Task: Every line below that includes the word "otra" needs to be copied.

---- Material provided

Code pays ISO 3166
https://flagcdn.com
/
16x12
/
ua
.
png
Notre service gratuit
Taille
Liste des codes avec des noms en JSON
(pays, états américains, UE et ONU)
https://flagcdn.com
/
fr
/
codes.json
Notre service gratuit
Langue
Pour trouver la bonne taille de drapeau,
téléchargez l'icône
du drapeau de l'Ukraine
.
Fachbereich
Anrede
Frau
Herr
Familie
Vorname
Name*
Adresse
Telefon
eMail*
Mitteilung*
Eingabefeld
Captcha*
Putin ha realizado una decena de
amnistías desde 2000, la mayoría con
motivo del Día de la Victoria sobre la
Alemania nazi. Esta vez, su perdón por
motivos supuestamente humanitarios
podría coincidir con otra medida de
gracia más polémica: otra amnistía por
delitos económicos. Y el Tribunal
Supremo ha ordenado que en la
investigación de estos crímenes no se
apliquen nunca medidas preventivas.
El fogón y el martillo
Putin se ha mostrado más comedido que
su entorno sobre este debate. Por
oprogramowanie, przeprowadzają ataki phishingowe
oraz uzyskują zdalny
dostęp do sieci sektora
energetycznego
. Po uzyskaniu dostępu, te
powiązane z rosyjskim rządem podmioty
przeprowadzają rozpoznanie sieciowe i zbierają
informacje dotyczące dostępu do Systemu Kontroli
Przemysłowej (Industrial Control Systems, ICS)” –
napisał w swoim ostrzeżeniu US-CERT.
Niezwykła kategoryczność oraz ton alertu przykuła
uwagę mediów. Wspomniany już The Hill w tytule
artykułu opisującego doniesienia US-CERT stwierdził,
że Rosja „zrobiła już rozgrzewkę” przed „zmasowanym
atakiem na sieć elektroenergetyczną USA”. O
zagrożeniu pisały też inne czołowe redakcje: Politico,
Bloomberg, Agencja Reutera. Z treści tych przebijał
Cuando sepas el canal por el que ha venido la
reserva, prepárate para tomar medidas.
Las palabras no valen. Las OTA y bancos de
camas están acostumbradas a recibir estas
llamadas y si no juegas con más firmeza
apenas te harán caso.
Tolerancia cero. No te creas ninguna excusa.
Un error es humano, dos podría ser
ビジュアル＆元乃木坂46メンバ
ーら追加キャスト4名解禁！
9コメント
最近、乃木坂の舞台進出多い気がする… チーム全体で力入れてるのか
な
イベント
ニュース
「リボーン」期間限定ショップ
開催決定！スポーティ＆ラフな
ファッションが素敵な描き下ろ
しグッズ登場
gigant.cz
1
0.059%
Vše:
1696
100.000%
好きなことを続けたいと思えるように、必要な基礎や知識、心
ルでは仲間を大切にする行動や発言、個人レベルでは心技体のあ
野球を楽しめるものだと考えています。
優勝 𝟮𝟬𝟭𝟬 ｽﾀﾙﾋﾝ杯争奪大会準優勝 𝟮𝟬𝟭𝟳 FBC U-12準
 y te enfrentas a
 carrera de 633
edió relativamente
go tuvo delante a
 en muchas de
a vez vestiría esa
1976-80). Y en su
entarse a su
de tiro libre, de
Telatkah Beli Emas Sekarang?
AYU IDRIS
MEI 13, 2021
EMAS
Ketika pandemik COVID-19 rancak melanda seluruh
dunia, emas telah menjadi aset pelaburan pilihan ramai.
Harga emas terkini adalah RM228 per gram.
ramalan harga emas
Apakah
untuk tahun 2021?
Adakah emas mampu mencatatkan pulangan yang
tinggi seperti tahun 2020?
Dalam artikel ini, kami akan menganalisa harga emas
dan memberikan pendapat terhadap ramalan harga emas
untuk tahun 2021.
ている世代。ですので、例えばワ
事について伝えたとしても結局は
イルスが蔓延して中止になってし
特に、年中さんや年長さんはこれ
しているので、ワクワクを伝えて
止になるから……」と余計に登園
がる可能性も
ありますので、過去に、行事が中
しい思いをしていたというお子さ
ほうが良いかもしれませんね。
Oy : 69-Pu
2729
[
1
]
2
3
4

--------

Exercise answer:
podría coincidir con otra medida de
gracia más polémica: otra amnistía por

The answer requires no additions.